What most parents think when you say the words “video game” and what gaming families enjoy are two very different things. Far from the shooting and high impact action many mums and dads assume are the driving force behind the hobby, video games actually offer experiences as creative, imaginative and interesting as any other media.
The challenge is how to bring bridge this parent-game perception gap. It’s important because to get families enjoying games together, they need to have a shared understanding of what they offer.
One approach here is to tell parents about games that offer experiences they don’t expect. Tell them about games like Let’s Catch where the narrative of the characters' lives is as much a part of the play-mechanic as the throwing and catching. Tell them about games like Mario Chase in Nintendo Land that take playground staples and give them a new twist in the living room. And of course tell them about games like Minecraft or Disney Infinity that open a door to creating new worlds.
However, far better than telling is showing, and here a clutch of Nintendo games make for fertile ground. Bringing the video game console back into the living room was unthinkable before the Wii made a big splash with families. Now with the Wii U, playing games like Wii Sports Club, Mario Kart 8 and Game & Wario offer engaging experiences for all ages. Before you know it, the whole family is drawn into playing.
Taking this a step further are a bunch of creative titles on the 3DS that edge us away from combat towards educational experiences. The original Art Academy, Flipnote Studio and Colors! 3D each offer genuine creative output for children and parents.
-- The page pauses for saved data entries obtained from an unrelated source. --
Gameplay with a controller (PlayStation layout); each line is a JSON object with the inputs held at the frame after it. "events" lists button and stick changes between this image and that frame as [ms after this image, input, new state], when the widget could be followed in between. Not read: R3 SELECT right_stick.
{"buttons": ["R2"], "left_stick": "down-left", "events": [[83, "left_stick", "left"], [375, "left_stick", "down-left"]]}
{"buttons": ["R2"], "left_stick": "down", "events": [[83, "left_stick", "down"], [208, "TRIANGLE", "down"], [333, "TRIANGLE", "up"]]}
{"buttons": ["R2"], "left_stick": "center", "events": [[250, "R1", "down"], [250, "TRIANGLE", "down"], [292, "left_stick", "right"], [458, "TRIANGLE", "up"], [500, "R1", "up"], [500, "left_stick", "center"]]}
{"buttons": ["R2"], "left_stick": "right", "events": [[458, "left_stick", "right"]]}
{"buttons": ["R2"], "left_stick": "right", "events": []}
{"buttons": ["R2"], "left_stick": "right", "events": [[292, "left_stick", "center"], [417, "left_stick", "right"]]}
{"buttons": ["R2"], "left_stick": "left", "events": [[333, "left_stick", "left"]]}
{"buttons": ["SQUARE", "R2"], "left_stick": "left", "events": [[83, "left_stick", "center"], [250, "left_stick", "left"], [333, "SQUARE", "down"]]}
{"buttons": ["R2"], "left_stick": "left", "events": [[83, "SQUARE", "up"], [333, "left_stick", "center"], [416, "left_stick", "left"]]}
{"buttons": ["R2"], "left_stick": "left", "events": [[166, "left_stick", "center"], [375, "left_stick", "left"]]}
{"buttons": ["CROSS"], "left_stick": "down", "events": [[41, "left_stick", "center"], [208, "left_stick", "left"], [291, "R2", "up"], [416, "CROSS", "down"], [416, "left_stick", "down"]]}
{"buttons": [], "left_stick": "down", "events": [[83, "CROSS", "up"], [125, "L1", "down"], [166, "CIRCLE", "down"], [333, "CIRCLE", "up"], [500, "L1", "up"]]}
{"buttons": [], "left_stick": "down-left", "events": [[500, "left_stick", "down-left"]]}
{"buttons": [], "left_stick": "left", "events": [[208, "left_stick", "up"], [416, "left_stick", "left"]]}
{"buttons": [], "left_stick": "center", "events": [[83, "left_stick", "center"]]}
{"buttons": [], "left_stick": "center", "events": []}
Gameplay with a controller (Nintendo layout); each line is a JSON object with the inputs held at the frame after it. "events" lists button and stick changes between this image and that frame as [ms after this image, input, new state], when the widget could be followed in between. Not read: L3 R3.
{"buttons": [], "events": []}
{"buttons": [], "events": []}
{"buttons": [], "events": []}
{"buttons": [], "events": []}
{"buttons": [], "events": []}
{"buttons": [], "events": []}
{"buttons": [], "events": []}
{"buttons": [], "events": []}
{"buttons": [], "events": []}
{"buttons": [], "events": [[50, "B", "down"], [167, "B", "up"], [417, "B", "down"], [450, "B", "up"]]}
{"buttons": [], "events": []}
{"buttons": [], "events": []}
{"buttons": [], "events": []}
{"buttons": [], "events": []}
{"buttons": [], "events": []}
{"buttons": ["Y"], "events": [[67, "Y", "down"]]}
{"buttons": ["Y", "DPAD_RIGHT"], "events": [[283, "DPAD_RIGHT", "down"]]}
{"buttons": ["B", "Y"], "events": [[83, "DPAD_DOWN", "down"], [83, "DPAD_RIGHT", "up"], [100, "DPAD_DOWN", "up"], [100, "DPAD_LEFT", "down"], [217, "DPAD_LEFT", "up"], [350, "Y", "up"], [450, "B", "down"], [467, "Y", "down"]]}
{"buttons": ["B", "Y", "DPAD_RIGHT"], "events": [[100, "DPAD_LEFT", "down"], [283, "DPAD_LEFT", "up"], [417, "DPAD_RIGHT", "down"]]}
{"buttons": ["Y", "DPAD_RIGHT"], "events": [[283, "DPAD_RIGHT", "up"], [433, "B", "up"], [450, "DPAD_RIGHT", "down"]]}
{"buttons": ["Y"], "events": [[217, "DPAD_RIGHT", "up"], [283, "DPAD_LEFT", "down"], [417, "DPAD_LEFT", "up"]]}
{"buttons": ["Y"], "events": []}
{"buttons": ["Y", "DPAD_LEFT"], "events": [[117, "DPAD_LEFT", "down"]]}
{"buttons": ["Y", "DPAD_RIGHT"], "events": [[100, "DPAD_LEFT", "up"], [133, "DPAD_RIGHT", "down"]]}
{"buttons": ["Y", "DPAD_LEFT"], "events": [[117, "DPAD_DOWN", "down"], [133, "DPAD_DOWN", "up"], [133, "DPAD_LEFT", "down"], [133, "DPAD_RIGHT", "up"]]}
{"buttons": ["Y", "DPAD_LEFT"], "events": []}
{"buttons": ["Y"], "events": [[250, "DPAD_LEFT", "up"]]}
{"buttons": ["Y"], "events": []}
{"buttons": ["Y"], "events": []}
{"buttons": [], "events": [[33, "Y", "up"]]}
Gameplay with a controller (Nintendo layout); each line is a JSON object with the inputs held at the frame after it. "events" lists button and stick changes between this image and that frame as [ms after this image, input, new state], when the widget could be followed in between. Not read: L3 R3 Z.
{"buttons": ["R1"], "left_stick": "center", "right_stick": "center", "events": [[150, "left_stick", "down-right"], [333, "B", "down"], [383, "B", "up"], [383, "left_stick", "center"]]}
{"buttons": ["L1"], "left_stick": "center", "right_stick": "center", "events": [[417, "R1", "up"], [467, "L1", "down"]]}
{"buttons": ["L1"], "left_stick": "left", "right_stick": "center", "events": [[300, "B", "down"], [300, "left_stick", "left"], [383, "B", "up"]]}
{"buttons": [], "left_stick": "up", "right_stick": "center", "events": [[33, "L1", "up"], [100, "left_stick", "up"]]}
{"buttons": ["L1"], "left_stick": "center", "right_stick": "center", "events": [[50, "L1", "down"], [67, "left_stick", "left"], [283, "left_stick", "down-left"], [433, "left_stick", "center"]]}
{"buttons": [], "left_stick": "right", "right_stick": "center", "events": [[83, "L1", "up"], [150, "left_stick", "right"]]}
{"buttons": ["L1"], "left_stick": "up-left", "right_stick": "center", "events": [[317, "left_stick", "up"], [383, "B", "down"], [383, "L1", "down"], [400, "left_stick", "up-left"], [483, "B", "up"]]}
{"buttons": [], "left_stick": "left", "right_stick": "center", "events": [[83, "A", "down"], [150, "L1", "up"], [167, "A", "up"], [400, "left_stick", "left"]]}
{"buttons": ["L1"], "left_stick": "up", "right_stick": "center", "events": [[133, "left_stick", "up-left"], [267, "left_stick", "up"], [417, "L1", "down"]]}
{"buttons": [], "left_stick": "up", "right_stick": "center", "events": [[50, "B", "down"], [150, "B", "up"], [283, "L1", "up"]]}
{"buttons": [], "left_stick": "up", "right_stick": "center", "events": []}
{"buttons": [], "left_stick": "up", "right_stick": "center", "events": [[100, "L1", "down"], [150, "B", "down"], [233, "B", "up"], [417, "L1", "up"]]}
This month I’ve been putting that to the test with Pokémon Art Academy. As soon as the parents I talked to heard that it was a Pokémon game, they expected the drawing side to be secondary to the battling and collecting. However, as you’ll know if you've already tried it, Pokémon Art Academy offers as comprehensive a drawing lesson as you would find in school.
Watch someone work with the stylus to create a range of Pokémon-themed art and it is clear that real skill and technique is being developed here. This is all the more significant because of the Pokémon theme – it means that parents are less likely to assume other games are just about entertainment or fighting simply because of their familiar characters.
While things start at a low level so that players of all ages can make progress, the game soon opens out to offer a real challenge to players and artists of all abilities. In the families I've worked with, some have even been inspired to revisit skills they had forgotten they’d learnt at school.
While there is no one-size-fits-all answer to helping families get more out of games, when progress is made they are always keen to benefit from what video games have to offer them. The Holy Grail here is to get parents leading the way in their family’s choices and play patterns. Games like Pokémon Art Academy seem to do this well.
That’s my experience with family gaming, but what is yours? Perhaps we could put together a list of the most surprising family games Nintendo has to offer? All those hidden gems that not only work with young players but engage us in unexpected ways and offer experiences we wouldn't now be without.